Auf Grund des Alters des Beschwerdeführers stellt sich die Frage, ob eine solche Ausreise als sich "freiwillig wieder unter den Schutz ihres Heimatstaates" stellen bewertet werden kann. Dies wird im Bescheid nicht näher thematisiert und in der Beschwerde bestritten.
Es stellt sich daher die Frage, ob "freiwillig wieder unter den Schutz ihres Heimatstaates" ein rein rechtlicher Begriff ist, d.h. der jeweilige Asylberechtigte mit einem rechtlich einwandfrei gebildeten Willen - also voll geschäftsfähig und ohne Willensmangel - freiwillig sich unter den Schutz des Heimatstaates gestellt hat oder ob freiwillig als Gegenteil von nicht freiwillig, also durch den "Schutzstaat" gezwungen, etwa im Rahmen einer Abschiebung, zu sehen ist.
Nach Ansicht des Bundesverwaltungsgerichts reicht es zur Verwirklichung des Aberkennungstatbestandes aus, dass der jeweilige Asylberechtigte vom Schutzstaat nicht gezwungen wird, sich wieder dem Schutz des Heimatstaates zu unterstellen, sondern dies ohne staatlichen Zwang tut; der Schutzstaat ist nämlich nachdem der Asylberechtigte sich außer Landes begeben hat, im Wesentlichen nicht mehr in der Lage, diesen zu schützen oder diesem die Vorteile aus der GFK zukommen zu lassen.

Zu erledigende Aufgabe
Setze den Text zur Aberkennung des Asylstatus im Anschluss an seinen letzten Satz fort.

Extrahierte Informationen
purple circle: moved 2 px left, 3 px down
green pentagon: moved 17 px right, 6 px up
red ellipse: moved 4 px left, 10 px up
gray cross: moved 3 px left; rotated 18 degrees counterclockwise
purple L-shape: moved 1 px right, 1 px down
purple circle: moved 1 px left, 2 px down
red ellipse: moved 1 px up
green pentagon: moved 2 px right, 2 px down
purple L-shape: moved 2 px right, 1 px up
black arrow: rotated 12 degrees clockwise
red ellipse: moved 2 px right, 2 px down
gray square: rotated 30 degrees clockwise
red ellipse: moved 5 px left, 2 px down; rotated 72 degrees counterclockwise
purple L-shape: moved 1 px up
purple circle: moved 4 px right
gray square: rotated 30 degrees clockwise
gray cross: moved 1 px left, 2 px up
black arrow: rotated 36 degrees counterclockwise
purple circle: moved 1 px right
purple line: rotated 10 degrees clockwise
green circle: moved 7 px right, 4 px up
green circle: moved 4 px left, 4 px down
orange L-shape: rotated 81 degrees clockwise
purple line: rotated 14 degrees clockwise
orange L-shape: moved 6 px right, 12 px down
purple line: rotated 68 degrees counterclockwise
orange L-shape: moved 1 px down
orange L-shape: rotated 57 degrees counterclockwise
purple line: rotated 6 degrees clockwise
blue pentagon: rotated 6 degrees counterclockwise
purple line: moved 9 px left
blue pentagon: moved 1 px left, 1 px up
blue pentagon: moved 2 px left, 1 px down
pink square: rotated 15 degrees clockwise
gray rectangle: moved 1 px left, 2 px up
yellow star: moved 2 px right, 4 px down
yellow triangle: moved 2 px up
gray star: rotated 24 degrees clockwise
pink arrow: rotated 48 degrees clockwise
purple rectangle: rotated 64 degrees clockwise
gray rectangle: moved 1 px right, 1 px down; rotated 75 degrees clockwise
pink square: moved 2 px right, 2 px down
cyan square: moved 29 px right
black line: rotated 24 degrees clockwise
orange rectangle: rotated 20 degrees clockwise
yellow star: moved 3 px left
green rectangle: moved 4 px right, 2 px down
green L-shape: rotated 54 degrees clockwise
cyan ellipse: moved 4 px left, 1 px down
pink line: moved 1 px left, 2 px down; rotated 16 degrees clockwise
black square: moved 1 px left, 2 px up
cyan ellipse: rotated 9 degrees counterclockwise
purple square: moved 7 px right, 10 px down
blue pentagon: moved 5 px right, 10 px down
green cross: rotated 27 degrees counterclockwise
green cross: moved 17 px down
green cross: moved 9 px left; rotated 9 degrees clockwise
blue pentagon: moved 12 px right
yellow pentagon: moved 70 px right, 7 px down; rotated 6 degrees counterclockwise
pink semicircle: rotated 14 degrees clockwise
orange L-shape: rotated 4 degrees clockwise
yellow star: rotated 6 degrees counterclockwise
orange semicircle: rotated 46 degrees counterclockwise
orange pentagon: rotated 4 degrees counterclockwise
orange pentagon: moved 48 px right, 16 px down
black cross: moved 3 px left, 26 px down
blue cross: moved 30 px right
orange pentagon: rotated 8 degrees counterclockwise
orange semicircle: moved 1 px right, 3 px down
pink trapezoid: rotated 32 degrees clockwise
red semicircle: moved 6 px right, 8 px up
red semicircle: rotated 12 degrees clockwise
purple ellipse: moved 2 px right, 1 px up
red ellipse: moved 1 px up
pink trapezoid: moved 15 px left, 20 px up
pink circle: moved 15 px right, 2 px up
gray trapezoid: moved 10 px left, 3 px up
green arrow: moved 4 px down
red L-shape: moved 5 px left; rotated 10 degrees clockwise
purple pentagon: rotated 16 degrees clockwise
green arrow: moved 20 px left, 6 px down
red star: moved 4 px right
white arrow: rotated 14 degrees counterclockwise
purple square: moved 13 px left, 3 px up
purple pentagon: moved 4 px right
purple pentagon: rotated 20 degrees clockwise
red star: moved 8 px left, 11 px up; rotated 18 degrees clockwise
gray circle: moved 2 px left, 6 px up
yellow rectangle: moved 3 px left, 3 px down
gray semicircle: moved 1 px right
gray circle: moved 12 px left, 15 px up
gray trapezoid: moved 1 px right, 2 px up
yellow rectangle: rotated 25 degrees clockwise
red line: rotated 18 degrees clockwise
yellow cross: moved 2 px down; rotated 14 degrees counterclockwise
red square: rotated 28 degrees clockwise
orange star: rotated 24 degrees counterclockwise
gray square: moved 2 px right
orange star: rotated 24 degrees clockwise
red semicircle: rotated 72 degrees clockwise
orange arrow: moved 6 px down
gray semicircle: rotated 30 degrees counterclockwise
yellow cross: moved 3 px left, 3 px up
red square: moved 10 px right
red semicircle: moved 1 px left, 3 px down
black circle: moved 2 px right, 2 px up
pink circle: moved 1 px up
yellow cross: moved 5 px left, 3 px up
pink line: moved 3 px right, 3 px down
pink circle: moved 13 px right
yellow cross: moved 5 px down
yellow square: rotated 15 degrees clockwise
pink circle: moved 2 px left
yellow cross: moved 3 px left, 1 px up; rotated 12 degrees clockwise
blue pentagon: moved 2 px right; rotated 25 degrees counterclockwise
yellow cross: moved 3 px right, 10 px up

Lösung der Aufgabe
Dies wird auch in § 1 AsylG 2005, der im Wesentlichen auf die Anwesenheit des Fremden in Österreich abstellt, entsprechend normiert.
Daher reicht es nach Ansicht des Bundesverwaltungsgerichts aus, wenn der Fremde sich ohne Zutun Österreichs wieder dem Schutz des Herkunftsstaats unterstellt hat, auch wenn seine Willensbildung unter Umständen rechtlich nicht vollkommen einwandfrei war. Es bedarf daher keiner Auseinandersetzung mit dem Einwand in der Beschwerde, dass zu den Umständen der "angeblichen" freiwilligen Ausreise nicht ausreichend ermittelt worden sei, sondern es reicht aus darauf hinzuweisen, dass der Beschwerdeführer mit seiner Mutter freiwillig im Sinne des oben Ausgeführten zurück nach Syrien geflogen ist. Darüber hinaus ist anzumerken, dass sich ein minderjähriges Kind die Entscheidungen seines gesetzlichen Vertreters zurechnen lassen muss und somit die Entscheidung der Mutter als gesetzliche Vertreterin, freiwillig nach Syrien zurückzukehren, auch für das Kind Wirkung entfaltet.
Im Licht dieser Ausführungen ist die Beschwerde hinsichtlich der Aberkennung des Status des Asylberechtigten und des Ausspruchs, dass dem Beschwerdeführer die Flüchtlingseigenschaft nicht mehr zukommt, abzuweisen.
Dem steht auch das Kindeswohl nicht entgegen, weil das Gesetz im Rahmen des Familienverfahrens gemäß §§ 34 f AsylG 2005 die Einreise nach Österreich regelt, sobald dies auch faktisch möglich bzw. für den Vater umsetzbar ist. Zuvor - d.h. so lange der Beschwerdeführer tatsächlich außerhalb Österreichs ist und vom Vater die Rückkehr nicht organisiert bzw. bewerkstelligt werden kann - spielt es für das Kindeswohl keine Rolle, ob dem Beschwerdeführer der Status des Asylberechtigten zukommt oder nicht.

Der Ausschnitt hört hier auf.